|Uganda's Water Sector Development: Towards Sustainable Systems (SKAT, 1996)|
|5. Implementation Strategies|
The Government recognises that it cannot single-handedly cope with alleviating poverty among the poorest population. Therefore, it sees its role in the future as that of a facilitator of action, rather than an implementer of project activities. In order to play an effective role in the rural water sector, it needs to play a stronger hand during the conceptual development and planning of rural water supply and sanitation projects.

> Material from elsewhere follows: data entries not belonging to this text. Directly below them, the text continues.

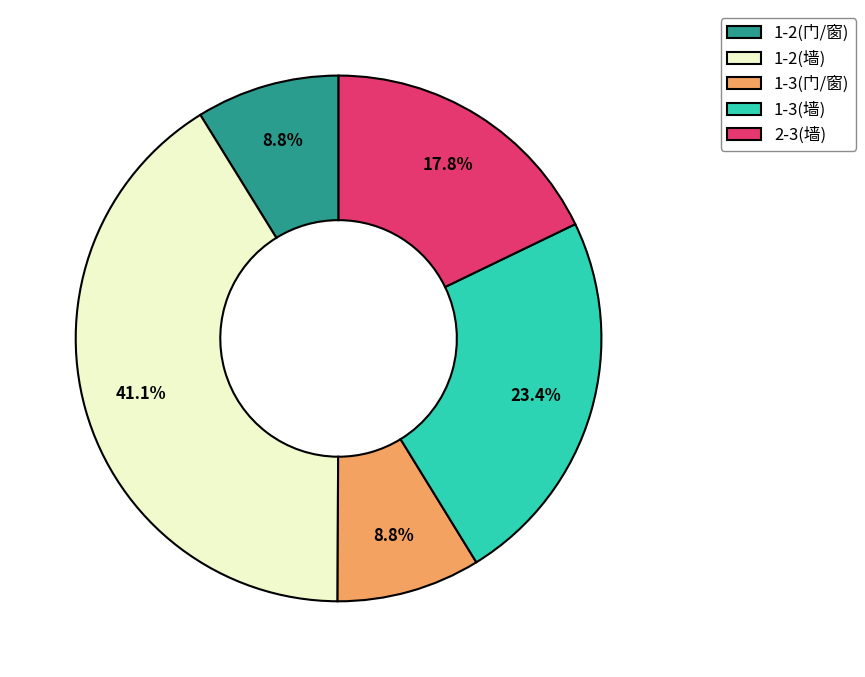

What is the largest slice in the pie chart?

1-2(墙)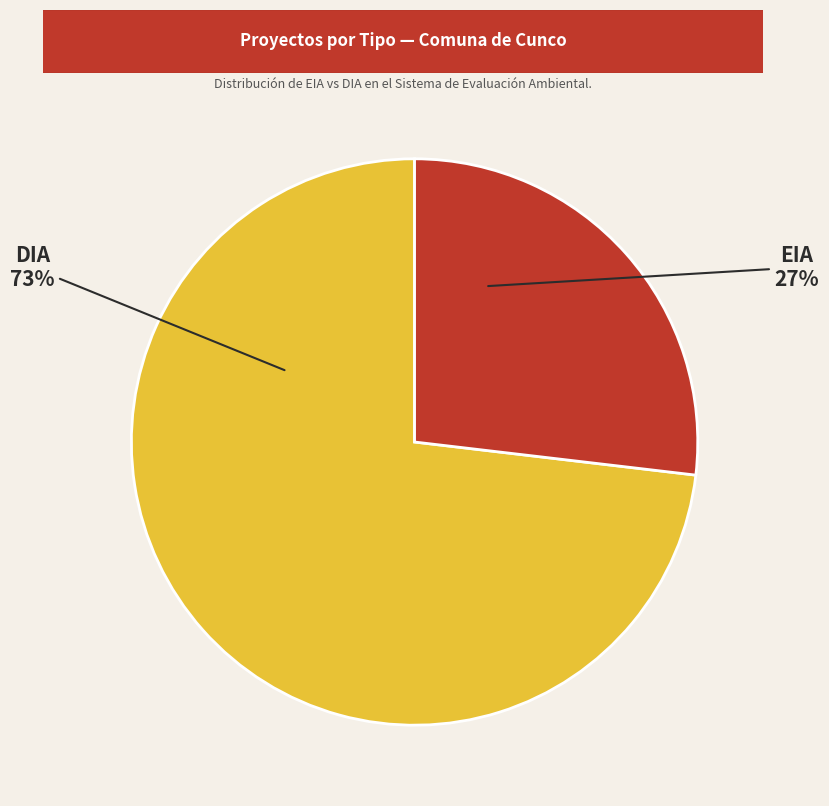

True or false: EIA accounts for 27% of the total.

True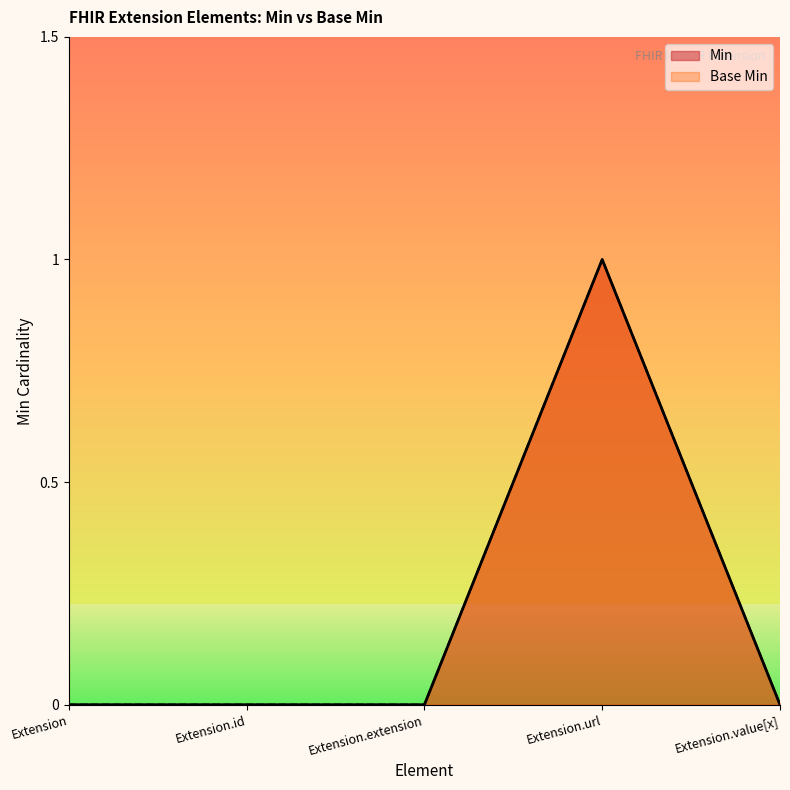

The Min series shows 1 at Extension.url. True or false?

True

The Water Action Plan identified serious shortcomings in existing management procedures and tools. The DWD needs to develop these tools and techniques, including:
- an information system for collecting, analysing and disseminating data required for management decisions;
- water resource assessments that provide the basic knowledge to evaluate impacts of alternative management decisions;
- management procedures a set of guidelines and codes of practice needed for consistent responses in problem solving and decision making.
Data management system
The DWD plans to develop an integrated data management system that will collect, analyse, store and disseminate information. The DWD will assist the wide variety of users in their access to, and use of, the information relevant to their specific functions. It will attempt to abstract and analyse information at a district level wherever possible, thereby improving speed and efficiency in making and implementing decisions. The data flows to other sectors related to water resources, including agriculture, land, fisheries and forestry, present a significant challenge.
Water resources assessments
Within the Water Action Plan the DWD undertook a series of rapid
water resource assessments. It needs to undertake further work to gain a better
picture in the following areas:
- Upper Nile system to ensure that this major water source is managed in an appropriate and sustainable manner. As an upstream riparian, Uganda must assure its use of the Upper Nile does not have an impact of significance on downstream countries.

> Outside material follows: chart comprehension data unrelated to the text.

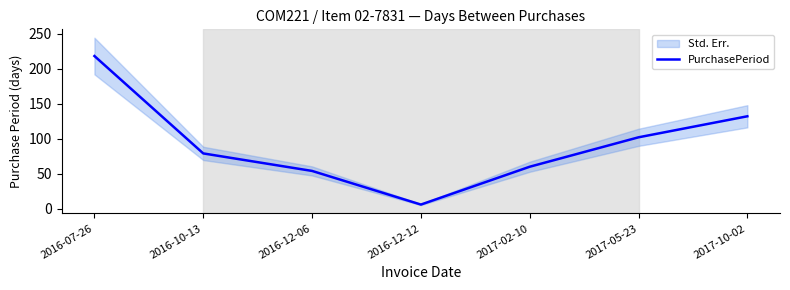

The value at 2016-12-06 is 54. True or false?

True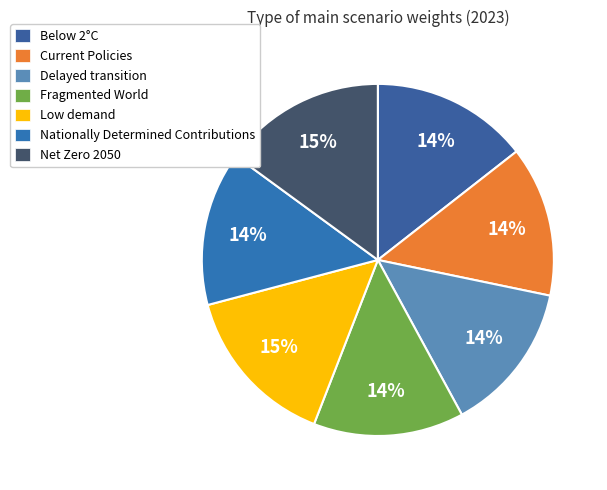

True or false: Below 2°C accounts for 29% of the total.

False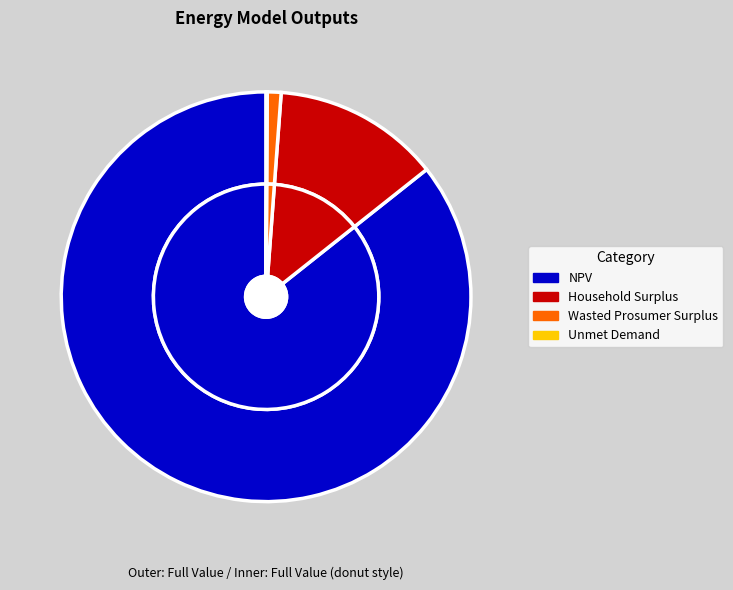

Is the sum of Household Surplus and NPV greater than half?

Yes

- Ugandan catchments to assess the suitability of surface water sources to supply concentrations of demand particularly the needs of small towns and rural growth centres.
- Groundwater resources to determine the ability of groundwater to meet the needs of rural water supply. Within the rural water supply sector in Uganda corrosiveness is a widespread problem. High fluoride concentrations also cause concern in some locations. There has been some speculation about the possible drying up of groundwater sources.

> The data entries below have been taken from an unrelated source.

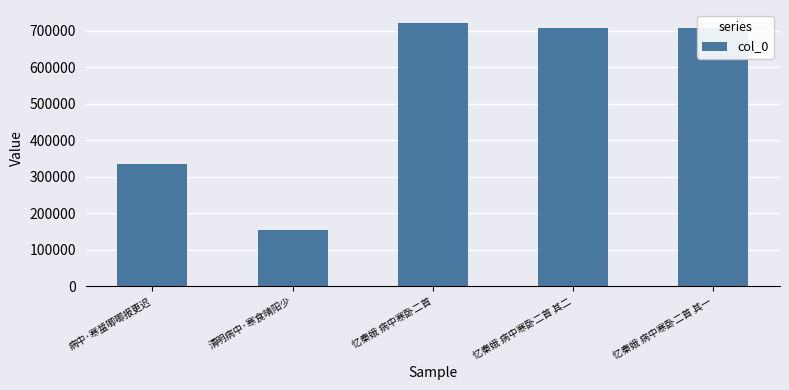

Which has a higher value, 忆秦娥 病中寒卧二首 其二 or 病中·寒螀唧唧报更迟?

忆秦娥 病中寒卧二首 其二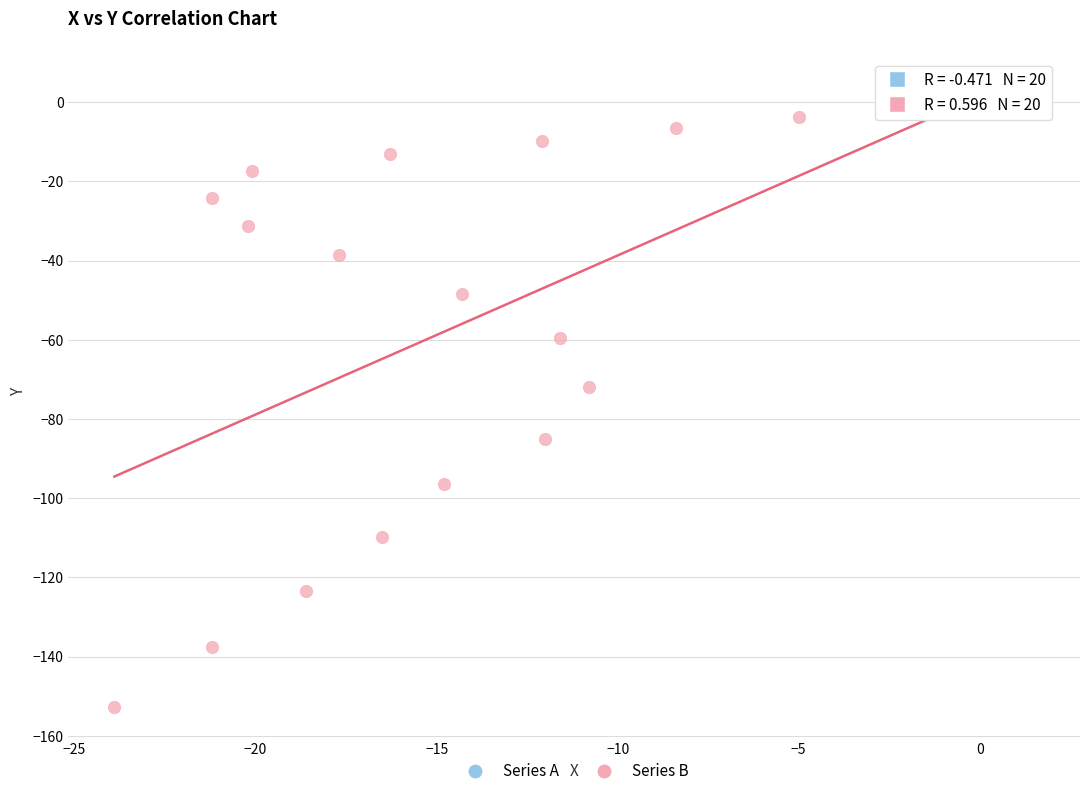

Which series has the largest Y range (max minus min)?

Series B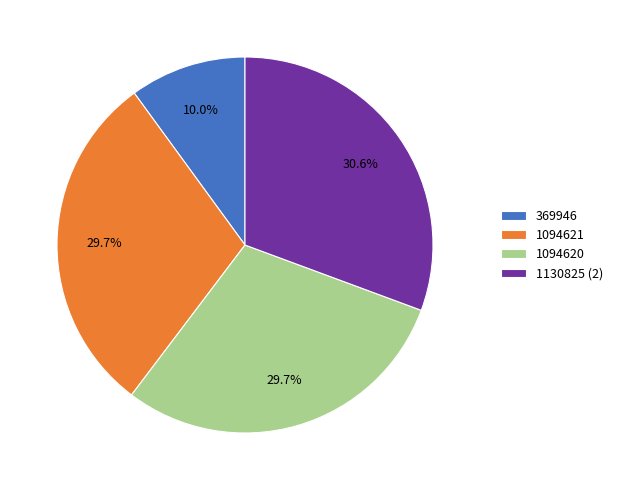

Which category has the smallest portion of the pie?

369946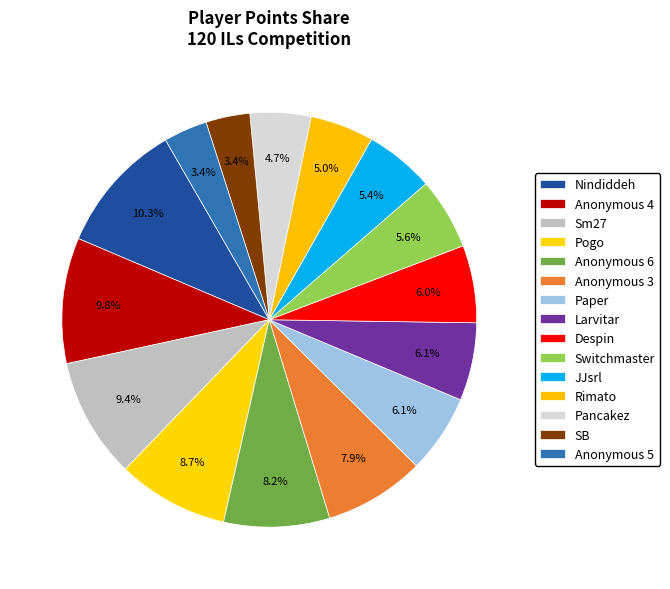

What percentage is NOT represented by Pogo?

91.3%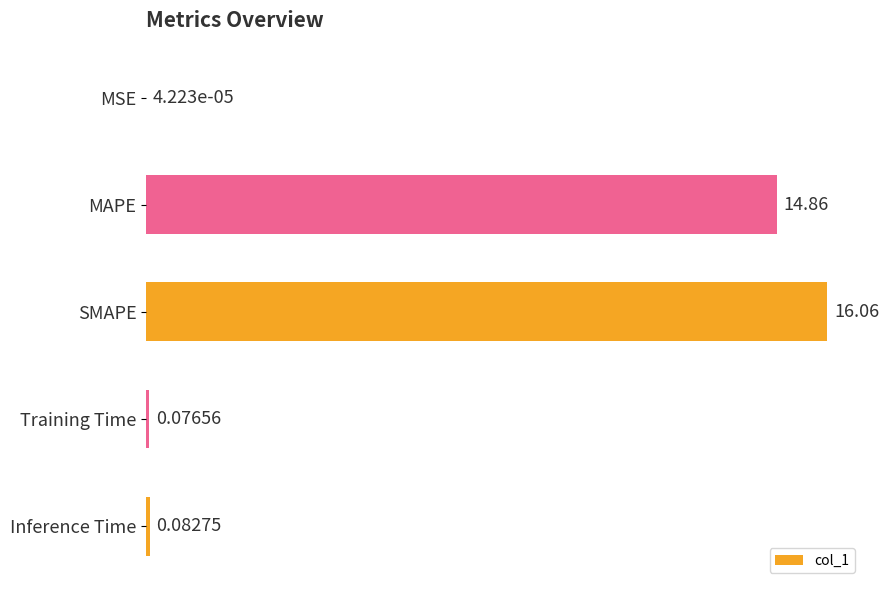

What is the sum of all values?

31.1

Establishing the Required Management Procedures and Tools
- First priority will be given to providing water of adequate
quantity and quality to meet domestic needs.
- The allocation of water to meet the needs of irrigation, livestock, industry and other demands, will be made considering the economic, social and environmental values of water.
- The planning of water use will be based on sustainable yields of sources.
- Water quality management will focus on minimising pollution by specifying appropriate water quality and effluent discharge criteria.
- Linkages to land use management will be taken into account.
- Water resources management will be co-ordinated between districts within the same watersheds.
- Soil and water conservation measures, agricultural and forestry practices will be seen as integral to water resource planning.
- The important linkages between wetlands, surface water regimes and water quality will necessitate an integrated conservation and development strategy.
- In major water resources conservation or development projects, consideration will be given to the trade-offs between economic or social benefits and environmental costs; and the Environmental Impact Assessment process will be used.
- Opportunity and environmental, as well as direct, costs will be taken into account when establishing project priorities.
- Tariff systems, fees and charges will be designed to provide incentives for water conservation and minimum wastage.
- Adopting a "polluter pays" principle, fees and penalties will be assessed and levied on the volume, chemical and biological composition of the discharge - so pollution reduction at source will be encouraged.
- The allocation of water for use within Uganda will take into account international obligations.
- Regional co-operation in the development, management and equitable use of shared water resources will be promoted.
Source: Uganda Water Action Plan
Regulation and management
The DWD has recognised that it needs to put in place appropriate
regulatory machinery for conservation, equitable use and protection of
Uganda's water resources. It has to ensure that it has the capacity to
operate and maintain that machinery. It is taking a pragmatic approach to its
task, addressing the need for control over major users of water without
hindering access to water for the general population, in particular the rural
Under the criteria laid down in the Water Statute, and subsidiary Regulations, no regulation will be imposed on extraction of water by manual means from any source groundwater or surface water. This means that, although the Government plans to tighten up its control over larger water users, it will continue to exempt the vast majority of rural water supply schemes from water extraction charges.